───── INFORMATION SHOWN ─────

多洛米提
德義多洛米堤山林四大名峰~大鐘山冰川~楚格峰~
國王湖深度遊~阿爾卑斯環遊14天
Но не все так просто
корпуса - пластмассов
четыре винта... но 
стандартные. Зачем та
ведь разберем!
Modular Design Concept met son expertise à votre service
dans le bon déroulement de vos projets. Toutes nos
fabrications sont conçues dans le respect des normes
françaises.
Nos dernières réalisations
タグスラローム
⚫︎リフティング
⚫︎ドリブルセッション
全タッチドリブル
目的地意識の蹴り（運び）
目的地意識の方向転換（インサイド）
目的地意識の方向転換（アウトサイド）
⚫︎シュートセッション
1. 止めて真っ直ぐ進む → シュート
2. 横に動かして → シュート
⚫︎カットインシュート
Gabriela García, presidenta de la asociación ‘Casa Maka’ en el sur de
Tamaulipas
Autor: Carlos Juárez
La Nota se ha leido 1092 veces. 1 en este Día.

─────
───── INFORMATION SHOWN ─────

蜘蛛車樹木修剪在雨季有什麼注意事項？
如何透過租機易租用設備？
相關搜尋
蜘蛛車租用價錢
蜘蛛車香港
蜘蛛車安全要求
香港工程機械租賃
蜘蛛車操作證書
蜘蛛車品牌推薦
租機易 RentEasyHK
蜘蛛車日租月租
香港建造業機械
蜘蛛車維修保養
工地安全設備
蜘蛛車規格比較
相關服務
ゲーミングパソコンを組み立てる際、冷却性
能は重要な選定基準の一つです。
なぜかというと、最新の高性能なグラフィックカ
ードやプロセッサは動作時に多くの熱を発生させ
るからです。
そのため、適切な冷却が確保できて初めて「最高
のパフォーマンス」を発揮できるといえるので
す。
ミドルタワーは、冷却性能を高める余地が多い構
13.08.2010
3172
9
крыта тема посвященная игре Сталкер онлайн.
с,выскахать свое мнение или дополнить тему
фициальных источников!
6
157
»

─────

Above this task is a listing. Restate, word for word and with nothing added, the lines from the one with "目的地意識の方向転換（アウトサイド）" through the one with "La Nota se ha".

**RESULT**
目的地意識の方向転換（アウトサイド）
⚫︎シュートセッション
1. 止めて真っ直ぐ進む → シュート
2. 横に動かして → シュート
⚫︎カットインシュート
Gabriela García, presidenta de la asociación ‘Casa Maka’ en el sur de
Tamaulipas
Autor: Carlos Juárez
La Nota se ha leido 1092 veces. 1 en este Día.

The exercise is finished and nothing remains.